Closed hagenaue closed 3 years ago
For background on the statistical output (Regression, Chi-Square): https://onlinestatbook.com/2/index.html
Guidelines for writing up statistics: https://www.statisticshowto.com/probability-and-statistics/reporting-statistics-apa-style/
Regression: B=Regression Slope, p=p-value.
Making prettier covariate vs. diagnosis plots (for numeric co-variates: age, pH, PMI, RNAdegradation, RIN):
pdf("PutPlotnamehere.pdf", width=7, height=7)#size can be messed around with - the smaller the better! but legible
boxplot(NumericCovariate~GroupingVariable_Factor, ylab="NameOfNumericCovariate", col=c("darkorange2", "burlywood1", "red", "pink")) #number of colors is number of groups or skip altogether
stripchart(NumericCovariate~GroupingVariable_Factor, vertical = TRUE, method = "jitter", add = TRUE, pch = c(20, 1, 17, 2), cex=2, cex.axis=10, cex.lab=10, col = 'black') #Adds jittered datapoint to box plot
dev.off()
For categorical co-variates vs. diagnosis - make tables. Can be done by outputting a .csv and working in Excel ... or done in R.
Make a meta-figure with subpanels for each diagnosis*covariate relationship (like Ohayon).
... and then write a figure legend with the APA formatted stats.

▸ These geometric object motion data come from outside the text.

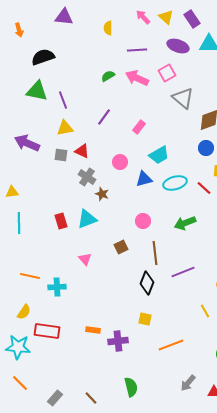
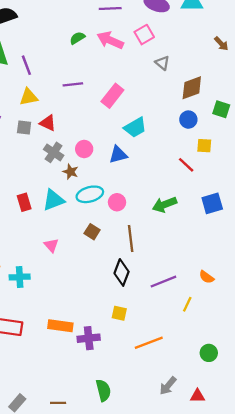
gray triangle: (183, 98) -> (162, 63), size x0.6
purple line: (104, 117) -> (73, 84), turned 48
pink rectangle: (139, 127) -> (112, 96), size x1.5
pink circle: (120, 162) -> (84, 149), moved
cyan ellipse: (175, 183) -> (90, 194), moved
brown square: (121, 247) -> (92, 232), turned -32
purple line: (183, 272) -> (163, 282), moved
yellow line: (205, 311) -> (187, 304), turned 56
orange rectangle: (93, 330) -> (60, 326), size x1.5
brown line: (91, 398) -> (58, 403), turned -48

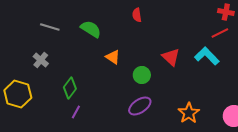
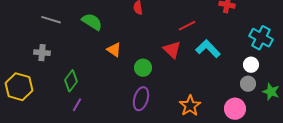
red line: (220, 33) -> (187, 26), moved
gray cross: (41, 60) -> (42, 53), turned -35
purple ellipse: (140, 106) -> (141, 99), turned -40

Re-output statistics for subject variable vs. subject variable for the Maycox dataset after removing the outlier samples (So extreme it drives PC3: GSM439786.CEL.gz, Missing pH Data and has most extreme PC1: GSM439795.CEL.gz).
From sample code: Lns 455-479 define "bad samples", remove them from the gene expression data and metadata (and derived factors, etc). This code overwrites other objects in your workspace, so make sure to save your workspace under a new name (e.g. wOutliersRemoved) and then change the output directory for your output so you don't overwrite it.
Since it reuses the same objects, you should be able to just re-run all of the subject variable vs. subject variable and PCA vs. subject variable code.
Write up a brief description of which important co-variates may be confounding variables (pH, RNA degradation, PMI, Age, Gender, RIN, batch/scan date) in the Maycox (and eventually Iwamoto) dataset, with figures/tables to illustrate the most interesting relationships and statistical summary.